• Exercise inputs:
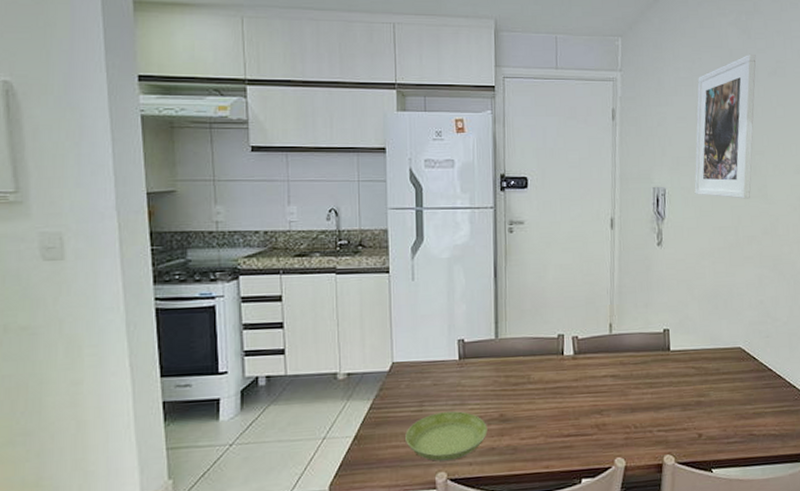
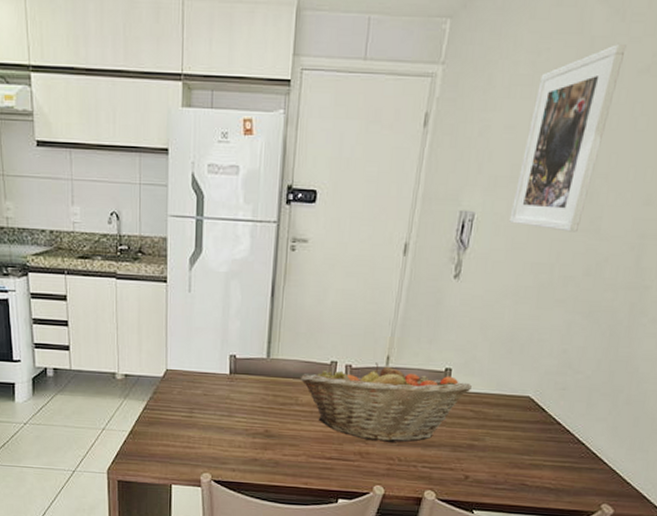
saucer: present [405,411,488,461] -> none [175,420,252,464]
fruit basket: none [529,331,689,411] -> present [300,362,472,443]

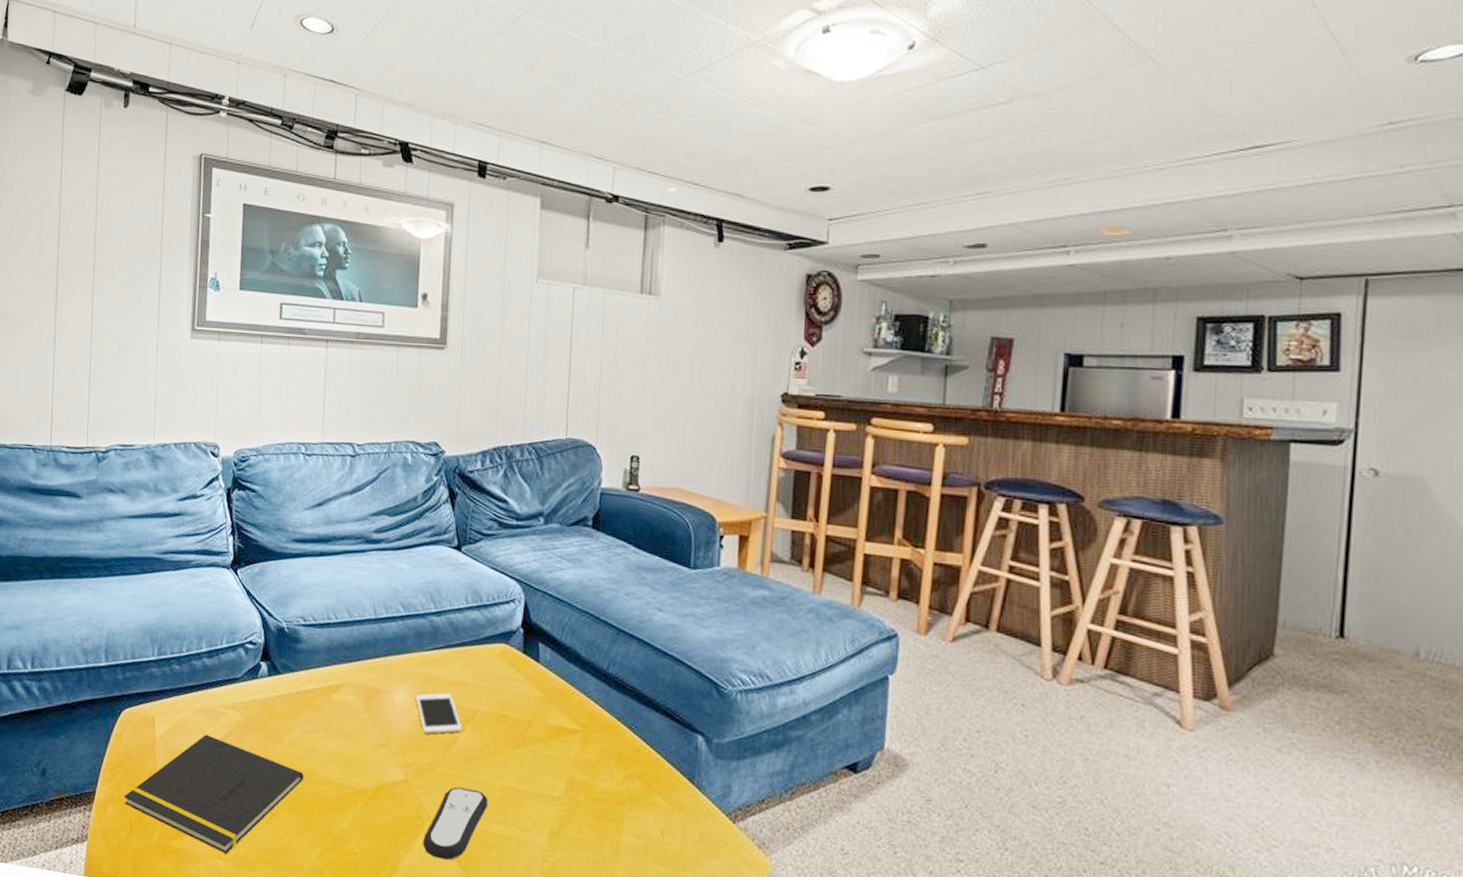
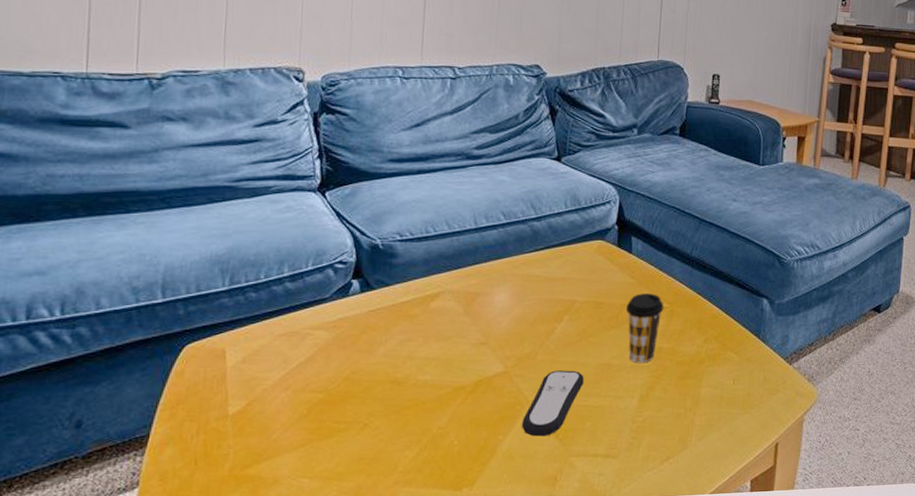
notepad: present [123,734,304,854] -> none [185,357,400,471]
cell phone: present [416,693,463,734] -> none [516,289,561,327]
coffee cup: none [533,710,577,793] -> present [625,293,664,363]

---

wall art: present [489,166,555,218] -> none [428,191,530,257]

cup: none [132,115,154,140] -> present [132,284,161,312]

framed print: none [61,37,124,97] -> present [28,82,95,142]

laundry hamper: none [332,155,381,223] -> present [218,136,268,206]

--

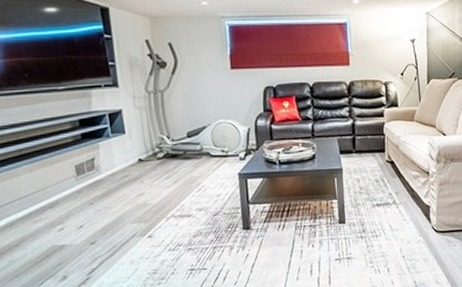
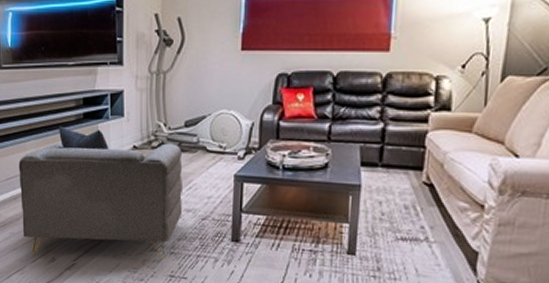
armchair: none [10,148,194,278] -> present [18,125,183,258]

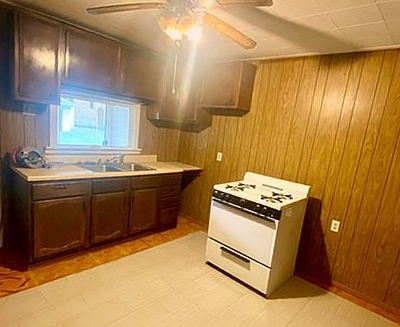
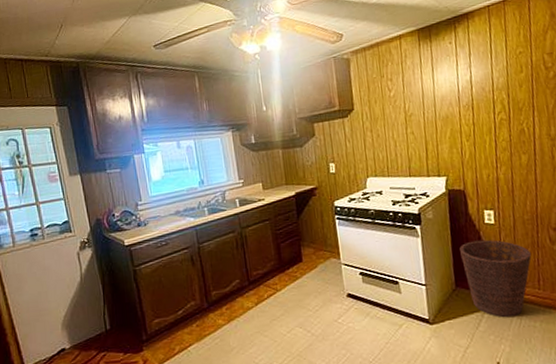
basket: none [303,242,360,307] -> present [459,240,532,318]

• Exercise instructions: Among the lines of the material, find those that hold the word "basket" and copy them.

• Exercise output:
fruit basket: none [529,331,689,411] -> present [300,362,472,443]
basket: none [303,242,360,307] -> present [459,240,532,318]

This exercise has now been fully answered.